*PROBLEM TO WORK ON:*
Find every line in the entries that holds the string "quarter" and report it.

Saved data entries
_ _ _ _ _

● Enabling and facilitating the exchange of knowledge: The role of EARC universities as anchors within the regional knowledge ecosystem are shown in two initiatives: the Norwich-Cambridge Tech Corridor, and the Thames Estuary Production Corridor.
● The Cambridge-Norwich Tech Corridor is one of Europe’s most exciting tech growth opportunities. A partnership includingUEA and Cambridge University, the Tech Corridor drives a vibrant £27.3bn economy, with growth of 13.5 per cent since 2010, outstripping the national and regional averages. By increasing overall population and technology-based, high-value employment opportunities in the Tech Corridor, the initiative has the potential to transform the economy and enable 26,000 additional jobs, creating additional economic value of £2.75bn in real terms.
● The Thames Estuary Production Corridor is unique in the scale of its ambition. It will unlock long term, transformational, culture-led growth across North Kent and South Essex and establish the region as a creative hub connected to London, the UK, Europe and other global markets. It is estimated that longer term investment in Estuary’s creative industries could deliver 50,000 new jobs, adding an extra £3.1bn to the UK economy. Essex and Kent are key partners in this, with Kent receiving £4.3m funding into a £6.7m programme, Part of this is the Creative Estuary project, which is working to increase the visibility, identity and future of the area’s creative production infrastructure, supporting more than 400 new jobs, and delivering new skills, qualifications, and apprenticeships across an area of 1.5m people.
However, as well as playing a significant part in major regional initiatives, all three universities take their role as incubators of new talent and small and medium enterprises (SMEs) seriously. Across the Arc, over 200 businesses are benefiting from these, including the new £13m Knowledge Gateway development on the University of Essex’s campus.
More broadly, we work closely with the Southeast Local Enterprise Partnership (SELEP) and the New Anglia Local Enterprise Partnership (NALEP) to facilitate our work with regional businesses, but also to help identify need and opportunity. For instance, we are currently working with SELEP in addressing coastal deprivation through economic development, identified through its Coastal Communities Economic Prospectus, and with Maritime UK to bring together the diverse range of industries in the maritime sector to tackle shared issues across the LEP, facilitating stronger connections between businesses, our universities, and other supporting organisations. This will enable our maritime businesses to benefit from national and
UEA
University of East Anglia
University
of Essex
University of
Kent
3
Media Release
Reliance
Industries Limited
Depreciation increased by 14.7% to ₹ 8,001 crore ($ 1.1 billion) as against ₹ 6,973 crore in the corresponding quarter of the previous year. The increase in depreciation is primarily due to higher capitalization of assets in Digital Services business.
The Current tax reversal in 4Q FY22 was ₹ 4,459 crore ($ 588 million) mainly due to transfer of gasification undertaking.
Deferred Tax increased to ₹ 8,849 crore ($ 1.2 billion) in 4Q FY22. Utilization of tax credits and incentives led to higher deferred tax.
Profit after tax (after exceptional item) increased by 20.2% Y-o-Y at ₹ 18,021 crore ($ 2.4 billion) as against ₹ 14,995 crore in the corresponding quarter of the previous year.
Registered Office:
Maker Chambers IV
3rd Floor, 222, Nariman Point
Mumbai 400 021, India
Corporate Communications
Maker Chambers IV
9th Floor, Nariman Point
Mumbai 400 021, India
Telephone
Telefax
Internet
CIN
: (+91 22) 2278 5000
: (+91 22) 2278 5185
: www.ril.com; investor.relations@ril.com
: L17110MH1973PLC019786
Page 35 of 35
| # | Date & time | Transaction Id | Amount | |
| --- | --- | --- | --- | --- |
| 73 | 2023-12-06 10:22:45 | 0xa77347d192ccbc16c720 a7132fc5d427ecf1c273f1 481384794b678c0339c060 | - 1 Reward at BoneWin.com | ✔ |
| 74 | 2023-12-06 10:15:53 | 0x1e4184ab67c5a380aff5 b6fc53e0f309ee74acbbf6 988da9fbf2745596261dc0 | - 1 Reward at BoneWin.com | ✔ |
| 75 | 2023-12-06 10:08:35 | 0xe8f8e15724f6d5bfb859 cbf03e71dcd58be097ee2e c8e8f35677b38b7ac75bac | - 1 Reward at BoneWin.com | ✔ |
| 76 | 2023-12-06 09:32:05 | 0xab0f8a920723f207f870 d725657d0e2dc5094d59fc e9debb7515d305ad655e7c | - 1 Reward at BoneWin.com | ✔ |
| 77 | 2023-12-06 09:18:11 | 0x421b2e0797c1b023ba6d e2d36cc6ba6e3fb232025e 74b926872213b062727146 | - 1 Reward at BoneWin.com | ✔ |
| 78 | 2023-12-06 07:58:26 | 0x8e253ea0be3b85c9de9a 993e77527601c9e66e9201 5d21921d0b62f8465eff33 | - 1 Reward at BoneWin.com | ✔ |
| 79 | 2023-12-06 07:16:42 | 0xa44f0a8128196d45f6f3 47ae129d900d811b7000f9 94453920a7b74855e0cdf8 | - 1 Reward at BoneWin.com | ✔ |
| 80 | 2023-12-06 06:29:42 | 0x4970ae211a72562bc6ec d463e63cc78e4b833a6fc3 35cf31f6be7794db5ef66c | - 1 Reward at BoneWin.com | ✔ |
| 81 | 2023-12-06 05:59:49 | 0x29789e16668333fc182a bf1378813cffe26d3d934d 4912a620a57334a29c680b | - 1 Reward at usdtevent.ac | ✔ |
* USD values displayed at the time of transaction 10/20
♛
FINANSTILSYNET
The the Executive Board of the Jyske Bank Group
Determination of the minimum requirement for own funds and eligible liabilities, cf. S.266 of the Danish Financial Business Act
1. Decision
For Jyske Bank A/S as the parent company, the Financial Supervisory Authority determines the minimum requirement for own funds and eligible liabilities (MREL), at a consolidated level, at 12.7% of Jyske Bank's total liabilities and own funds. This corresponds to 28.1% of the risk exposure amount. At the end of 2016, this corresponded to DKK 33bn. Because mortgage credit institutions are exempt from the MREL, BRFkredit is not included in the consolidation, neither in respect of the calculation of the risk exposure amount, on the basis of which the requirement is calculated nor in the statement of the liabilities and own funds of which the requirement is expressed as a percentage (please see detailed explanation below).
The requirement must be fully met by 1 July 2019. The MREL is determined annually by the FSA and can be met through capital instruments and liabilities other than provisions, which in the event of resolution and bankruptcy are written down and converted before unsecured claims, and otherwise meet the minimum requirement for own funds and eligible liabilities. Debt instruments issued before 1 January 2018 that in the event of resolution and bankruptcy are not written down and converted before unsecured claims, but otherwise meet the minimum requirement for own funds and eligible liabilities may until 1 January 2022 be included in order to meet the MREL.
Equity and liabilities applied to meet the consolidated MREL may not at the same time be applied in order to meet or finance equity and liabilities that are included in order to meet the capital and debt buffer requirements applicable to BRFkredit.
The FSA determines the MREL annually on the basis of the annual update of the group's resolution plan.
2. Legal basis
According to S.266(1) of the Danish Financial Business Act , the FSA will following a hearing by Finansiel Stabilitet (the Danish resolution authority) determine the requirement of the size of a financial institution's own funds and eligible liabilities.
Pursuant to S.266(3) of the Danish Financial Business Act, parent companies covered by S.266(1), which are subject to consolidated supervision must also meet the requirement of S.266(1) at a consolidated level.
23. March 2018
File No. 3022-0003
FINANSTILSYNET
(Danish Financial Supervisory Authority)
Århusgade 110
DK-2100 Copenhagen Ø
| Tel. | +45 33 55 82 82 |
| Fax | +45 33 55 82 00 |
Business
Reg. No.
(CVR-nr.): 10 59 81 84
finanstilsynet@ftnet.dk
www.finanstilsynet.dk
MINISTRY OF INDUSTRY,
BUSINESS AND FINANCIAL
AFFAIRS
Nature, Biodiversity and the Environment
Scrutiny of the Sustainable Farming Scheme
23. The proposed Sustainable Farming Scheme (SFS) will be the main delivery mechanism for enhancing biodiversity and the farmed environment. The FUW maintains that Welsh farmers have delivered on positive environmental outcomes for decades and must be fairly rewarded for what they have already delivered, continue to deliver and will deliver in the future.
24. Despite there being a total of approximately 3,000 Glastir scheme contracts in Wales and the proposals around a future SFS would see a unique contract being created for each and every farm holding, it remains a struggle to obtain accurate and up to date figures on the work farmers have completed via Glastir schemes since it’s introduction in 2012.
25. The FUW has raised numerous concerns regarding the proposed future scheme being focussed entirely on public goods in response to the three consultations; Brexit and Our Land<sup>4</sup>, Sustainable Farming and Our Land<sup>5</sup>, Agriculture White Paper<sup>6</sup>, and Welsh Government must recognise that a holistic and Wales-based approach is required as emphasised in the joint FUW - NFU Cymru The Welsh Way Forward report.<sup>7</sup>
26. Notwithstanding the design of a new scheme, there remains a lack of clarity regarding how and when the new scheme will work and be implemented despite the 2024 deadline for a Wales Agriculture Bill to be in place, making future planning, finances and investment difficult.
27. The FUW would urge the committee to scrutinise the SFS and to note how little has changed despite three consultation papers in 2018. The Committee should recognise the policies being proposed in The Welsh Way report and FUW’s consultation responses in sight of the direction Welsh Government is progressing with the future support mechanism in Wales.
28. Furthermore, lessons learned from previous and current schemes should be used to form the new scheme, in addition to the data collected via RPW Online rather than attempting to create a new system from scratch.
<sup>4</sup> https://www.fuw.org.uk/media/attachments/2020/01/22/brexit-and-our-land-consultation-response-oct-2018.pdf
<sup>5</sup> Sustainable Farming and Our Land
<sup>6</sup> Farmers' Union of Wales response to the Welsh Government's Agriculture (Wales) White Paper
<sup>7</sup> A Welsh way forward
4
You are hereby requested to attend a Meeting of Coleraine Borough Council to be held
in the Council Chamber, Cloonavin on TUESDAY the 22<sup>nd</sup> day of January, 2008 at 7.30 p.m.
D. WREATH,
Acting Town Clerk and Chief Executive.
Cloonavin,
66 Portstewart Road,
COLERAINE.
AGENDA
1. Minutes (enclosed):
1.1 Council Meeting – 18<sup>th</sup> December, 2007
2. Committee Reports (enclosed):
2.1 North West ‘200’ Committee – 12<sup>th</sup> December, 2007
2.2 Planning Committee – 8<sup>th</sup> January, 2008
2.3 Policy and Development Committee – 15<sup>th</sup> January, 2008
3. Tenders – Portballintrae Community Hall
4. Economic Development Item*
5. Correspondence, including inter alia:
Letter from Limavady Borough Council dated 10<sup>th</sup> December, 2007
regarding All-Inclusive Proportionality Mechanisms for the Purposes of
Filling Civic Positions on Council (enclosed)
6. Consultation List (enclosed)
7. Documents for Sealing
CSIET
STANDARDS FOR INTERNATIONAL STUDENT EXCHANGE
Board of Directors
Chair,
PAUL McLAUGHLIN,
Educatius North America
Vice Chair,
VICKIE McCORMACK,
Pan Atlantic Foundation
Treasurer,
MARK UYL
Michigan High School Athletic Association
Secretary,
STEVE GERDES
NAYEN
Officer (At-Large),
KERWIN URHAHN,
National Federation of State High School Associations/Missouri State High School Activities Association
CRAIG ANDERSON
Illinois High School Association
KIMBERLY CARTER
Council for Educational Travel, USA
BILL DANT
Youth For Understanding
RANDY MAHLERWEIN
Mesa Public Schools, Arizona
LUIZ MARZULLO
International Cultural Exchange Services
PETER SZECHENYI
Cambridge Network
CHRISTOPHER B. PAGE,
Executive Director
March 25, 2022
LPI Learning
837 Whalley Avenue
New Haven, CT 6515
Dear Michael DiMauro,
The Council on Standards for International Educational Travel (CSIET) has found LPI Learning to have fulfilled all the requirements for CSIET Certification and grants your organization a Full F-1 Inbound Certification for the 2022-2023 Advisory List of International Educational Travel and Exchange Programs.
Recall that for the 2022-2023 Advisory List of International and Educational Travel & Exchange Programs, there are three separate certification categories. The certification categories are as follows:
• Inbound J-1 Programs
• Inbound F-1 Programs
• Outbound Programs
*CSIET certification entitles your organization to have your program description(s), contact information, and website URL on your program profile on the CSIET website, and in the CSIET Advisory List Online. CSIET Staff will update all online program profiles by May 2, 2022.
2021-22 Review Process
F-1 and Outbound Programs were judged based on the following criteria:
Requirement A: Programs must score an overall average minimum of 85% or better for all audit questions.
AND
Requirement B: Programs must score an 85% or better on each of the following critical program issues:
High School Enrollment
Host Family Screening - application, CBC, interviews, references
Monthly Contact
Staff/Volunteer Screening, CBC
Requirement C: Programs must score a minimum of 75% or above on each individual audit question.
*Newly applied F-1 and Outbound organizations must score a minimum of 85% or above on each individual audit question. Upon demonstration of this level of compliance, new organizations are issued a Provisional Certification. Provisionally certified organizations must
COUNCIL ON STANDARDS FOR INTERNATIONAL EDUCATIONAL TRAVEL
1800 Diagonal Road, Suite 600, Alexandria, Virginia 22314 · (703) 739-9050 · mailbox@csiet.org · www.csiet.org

_ _ _ _ _

*EXPECTED OUTPUT:*
Depreciation increased by 14.7% to ₹ 8,001 crore ($ 1.1 billion) as against ₹ 6,973 crore in the corresponding quarter of the previous year. The increase in depreciation is primarily due to higher capitalization of assets in Digital Services business.
Profit after tax (after exceptional item) increased by 20.2% Y-o-Y at ₹ 18,021 crore ($ 2.4 billion) as against ₹ 14,995 crore in the corresponding quarter of the previous year.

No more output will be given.